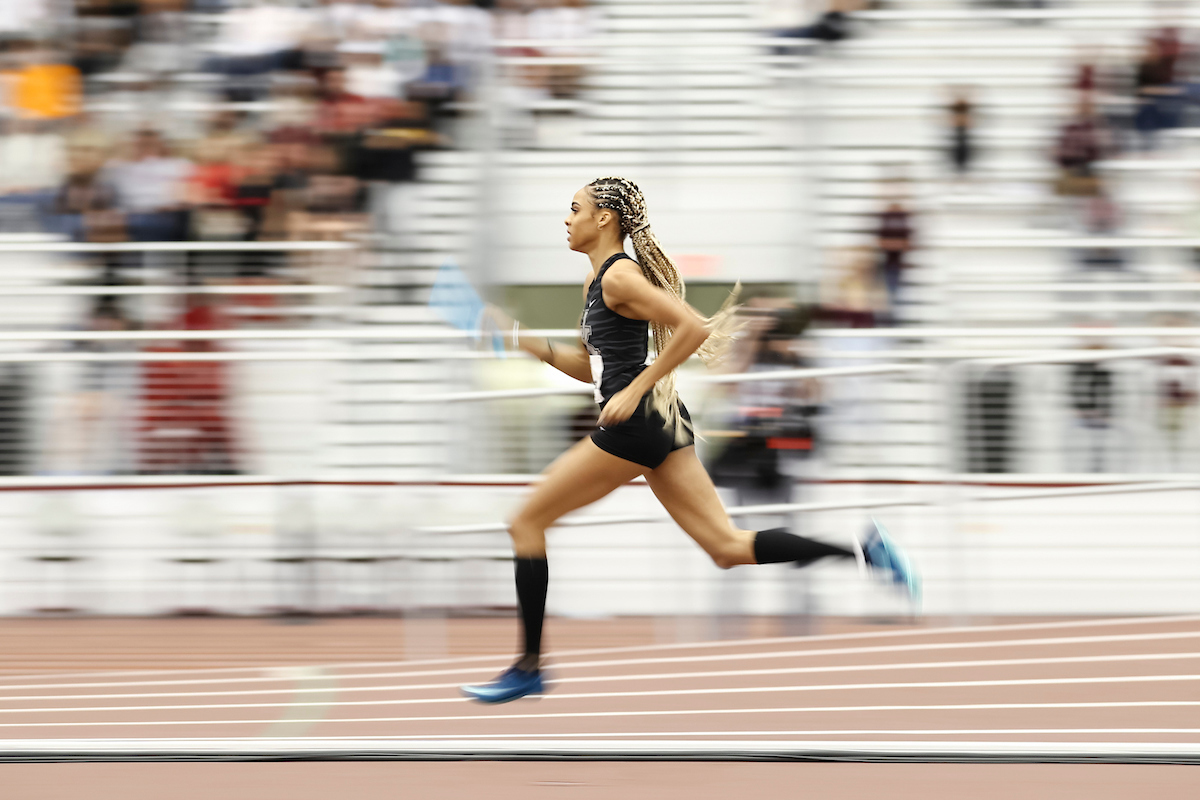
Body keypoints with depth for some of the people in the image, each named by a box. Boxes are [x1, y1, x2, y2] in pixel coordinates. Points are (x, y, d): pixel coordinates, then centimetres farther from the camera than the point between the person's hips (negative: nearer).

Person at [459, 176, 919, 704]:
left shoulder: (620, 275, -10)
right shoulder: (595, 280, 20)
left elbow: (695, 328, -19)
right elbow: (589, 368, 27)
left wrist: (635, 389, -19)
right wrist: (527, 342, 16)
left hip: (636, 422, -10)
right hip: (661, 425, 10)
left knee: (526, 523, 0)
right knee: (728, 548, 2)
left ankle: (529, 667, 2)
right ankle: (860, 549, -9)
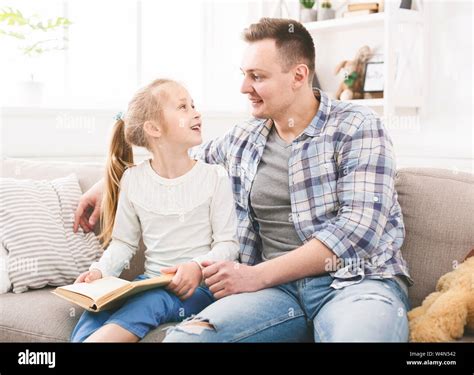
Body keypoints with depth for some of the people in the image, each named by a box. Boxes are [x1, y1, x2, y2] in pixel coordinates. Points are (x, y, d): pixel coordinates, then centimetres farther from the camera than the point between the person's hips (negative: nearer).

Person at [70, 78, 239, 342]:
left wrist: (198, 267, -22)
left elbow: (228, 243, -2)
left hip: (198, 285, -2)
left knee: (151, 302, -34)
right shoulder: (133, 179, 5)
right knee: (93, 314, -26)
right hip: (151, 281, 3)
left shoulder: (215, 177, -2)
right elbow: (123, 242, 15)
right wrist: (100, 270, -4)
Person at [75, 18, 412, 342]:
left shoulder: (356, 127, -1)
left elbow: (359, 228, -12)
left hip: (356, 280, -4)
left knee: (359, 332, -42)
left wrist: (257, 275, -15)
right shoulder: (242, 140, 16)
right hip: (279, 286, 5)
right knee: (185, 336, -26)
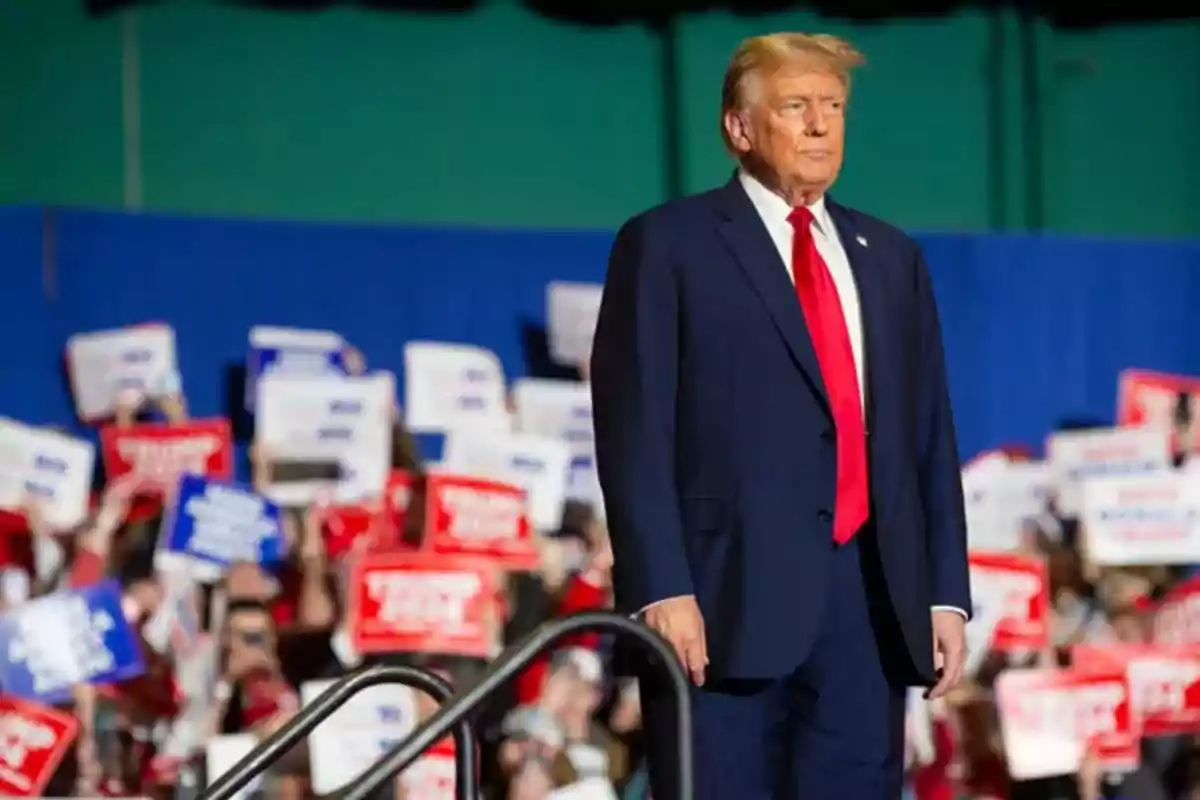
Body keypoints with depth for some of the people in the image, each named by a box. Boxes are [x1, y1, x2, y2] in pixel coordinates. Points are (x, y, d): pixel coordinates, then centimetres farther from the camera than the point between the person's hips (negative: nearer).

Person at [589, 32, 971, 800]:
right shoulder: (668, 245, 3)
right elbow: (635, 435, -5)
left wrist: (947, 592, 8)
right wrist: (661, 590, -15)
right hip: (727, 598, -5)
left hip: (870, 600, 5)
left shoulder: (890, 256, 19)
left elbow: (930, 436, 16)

##############################

→ Task details
Omit the pictures, then print the rest of the listing above exactly.

→ Written answer
Body keypoints with depth for some of the people in the image, each named by a box. Boxes are [x1, y1, x2, y2] in pixel coordinates. Points are (x, y, d): pixel coordinates, then centimetres farther from the camera than the point between the person's hips (negative: nearer).

Person at [459, 176, 919, 704]:
left shoulder: (620, 275, -10)
right shoulder: (595, 280, 20)
left elbow: (695, 328, -19)
right elbow: (589, 368, 27)
left wrist: (635, 389, -19)
right wrist: (527, 342, 16)
left hip: (636, 422, -10)
right hip: (661, 425, 10)
left knee: (526, 523, 0)
right knee: (728, 548, 2)
left ankle: (529, 667, 2)
right ankle: (860, 549, -9)
Body keypoints with depth for some of the people in the image, each named by a box. Boxes are [x1, y1, x2, y2] in pixel coordinates. Points are (x, y, d): pixel coordinates, then centimetres farther from the camera than the point between the person's hips (negative: nearer).

Person at [70, 78, 239, 342]:
left wrist: (198, 267, -22)
left elbow: (228, 243, -2)
left hip: (198, 285, -2)
left knee: (151, 302, -34)
right shoulder: (133, 179, 5)
right knee: (93, 314, -26)
right hip: (151, 281, 3)
left shoulder: (215, 177, -2)
right elbow: (123, 242, 15)
right wrist: (100, 270, -4)
Person at [75, 18, 412, 342]:
left shoulder: (356, 127, -1)
left elbow: (359, 228, -12)
left hip: (356, 280, -4)
left knee: (359, 332, -42)
left wrist: (257, 275, -15)
right shoulder: (242, 140, 16)
right hip: (279, 286, 5)
right knee: (185, 336, -26)
Body keypoints with depth for some of the people in the image, each named by a box. Boxes are [x1, y1, x2, y2] in pixel coordinates. Points are (x, y, d): pixel coordinates, then centimetres farther from the camera than the point between the person's hips (negative: nearer).

Person at [589, 32, 971, 800]:
right shoulder: (668, 245, 3)
right elbow: (635, 435, -5)
left wrist: (947, 592, 8)
right wrist: (661, 590, -15)
right hip: (727, 598, -5)
left hip: (870, 600, 5)
left shoulder: (890, 256, 19)
left elbow: (930, 436, 16)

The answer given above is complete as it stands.